**Texte fourni**

________

Ancien membre de l’Ecole Française d’Athènes, où ses premiers travaux sur les sites de Daphni, Mistra et du Mont-Athos orientent ses recherches sur les arts chrétiens d’Orient, Gabriel Millet est nommé maître de conférences à l’Ecole Pratique des Hautes Etudes en 1899, puis directeur d’études jusqu’en 1935. Il y fonde le premier séminaire de Christianisme byzantin et archéologie chrétienne de la Section des sciences religieuses. Afin de favoriser l’enseignement, les recherches et les analyses comparatives, il rassemble à l’EPHE une documentation considérable, au fil de ses propres travaux et voyages, sur les arts chrétiens d’Italie, des Balkans, du Caucase, de la Russie, de l’Anatolie et de la Cappadoce, de Chypre, de Syrie, d’Égypte, de Nubie et d’Éthiopie. Conservée et augmentée depuis son legs à l’EPHE en 1938, cette singulière collection se compose de moulages, d' objets archéologiques, et de documents graphiques, parmi lesquels les photographies tiennent une place majeure. Celles-ci donnent ainsi à voir édifices et peintures, manuscrits et arts somptuaires, paysages et vie monastique sur toute l’aire de rayonnement de l’empire byzantin.
La collection des photographies de l’EPHE-PSL reflète le savant passionné que fut son fondateur mais aussi son réseau d’érudits et d’archéologues, tel Jean Clédat et Guillaume de Jerphanion, Théophile Homolle ou Jean Pedrizet. Les photographies dont ils sont les auteurs, qui ont enrichi la collection dès sa création, parmi celles d’auteurs et opérateurs anonymes ou non identifiés, offrent un panorama de l’archéologie chrétienne et médiévale à travers le monde méditerranéen et le Proche-Orient. Malgré les imperfections et les incertitudes qui demeurent, ces photographies ouvrent des perspectives prometteuses d’étude et de comparaison avec des ressources numérisées, et invitent à l’immersion dans un passé désormais virtuellement accessible.
Sur quatre formats différents (A, B, C, D), ces plaques de verre ont une valeur double, documentaire et matérielle. Les vues de monuments, de sites et de paysages qui ont depuis évolué – s’ils n’ont pas disparu – ainsi que les instants saisis avec la sensibilité et l’aptitude de leur auteur révèlent un monde en mutation entre la fin du XIXe siècle et l’entre-deux guerres. Les plaques de verre, parfois obtenues à partir de tirages papier pour la reproduction et la conservation des documents, sont elles-mêmes des objets photographiques à part entière, dans leur matérialité propre et leur fragilité, révélateurs des efforts et des recherches techniques pour reproduire, améliorer, manier les images.

________

(Données d'estimation de pose de caméra)

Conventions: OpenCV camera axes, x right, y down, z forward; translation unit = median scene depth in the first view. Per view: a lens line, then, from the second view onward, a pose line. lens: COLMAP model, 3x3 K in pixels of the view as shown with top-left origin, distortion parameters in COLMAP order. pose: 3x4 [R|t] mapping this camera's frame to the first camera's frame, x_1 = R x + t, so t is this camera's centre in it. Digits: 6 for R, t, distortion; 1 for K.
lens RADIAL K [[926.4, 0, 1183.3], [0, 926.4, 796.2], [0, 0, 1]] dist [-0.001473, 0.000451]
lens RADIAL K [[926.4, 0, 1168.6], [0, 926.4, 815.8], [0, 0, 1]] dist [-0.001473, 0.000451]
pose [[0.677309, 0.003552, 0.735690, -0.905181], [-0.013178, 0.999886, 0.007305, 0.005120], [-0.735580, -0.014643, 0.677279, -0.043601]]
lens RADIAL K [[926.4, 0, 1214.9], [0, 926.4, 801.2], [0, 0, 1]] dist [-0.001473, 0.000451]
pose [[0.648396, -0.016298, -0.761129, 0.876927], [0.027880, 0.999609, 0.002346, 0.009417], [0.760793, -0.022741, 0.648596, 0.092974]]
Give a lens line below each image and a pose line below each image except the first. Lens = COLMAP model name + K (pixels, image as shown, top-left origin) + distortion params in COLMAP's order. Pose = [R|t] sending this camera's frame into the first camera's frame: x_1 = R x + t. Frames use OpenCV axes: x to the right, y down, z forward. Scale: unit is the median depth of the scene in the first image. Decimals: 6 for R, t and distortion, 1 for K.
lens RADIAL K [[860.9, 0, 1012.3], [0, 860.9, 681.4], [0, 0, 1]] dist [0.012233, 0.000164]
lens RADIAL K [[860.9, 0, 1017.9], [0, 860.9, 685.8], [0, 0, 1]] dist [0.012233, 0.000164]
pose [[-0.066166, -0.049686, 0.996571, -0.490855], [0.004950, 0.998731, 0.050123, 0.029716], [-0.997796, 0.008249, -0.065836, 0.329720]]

________

**Mise en pratique**
a – Relevez tous les érudits et archéologues que le texte sur la collection Gabriel Millet cite comme membres du réseau de son fondateur.
b – Poursuivez le texte sur la collection Gabriel Millet à la suite de sa dernière phrase.

**Réponses par numéro**
a – Jean Clédat, Guillaume de Jerphanion, Théophile Homolle, Jean Pedrizet

b –
Les Archives du Collège de France, que Gabriel Millet a rejoint en 1926 comme titulaire de la chaire d'esthétique et d'histoire de l'art, conservent une documentation complémentaire des fonds de l’EPHE , en particulier sur le Mont-Athos, ainsi que des préparations de cours, des carnets de notes ou des correspondances (inventaire du fonds Millet sur Salamandre). La collection ici présentée permet ainsi de réunir virtuellement deux corpus séparés dans leur conservation mais intrinsèquement liés par leur histoire et leur origine.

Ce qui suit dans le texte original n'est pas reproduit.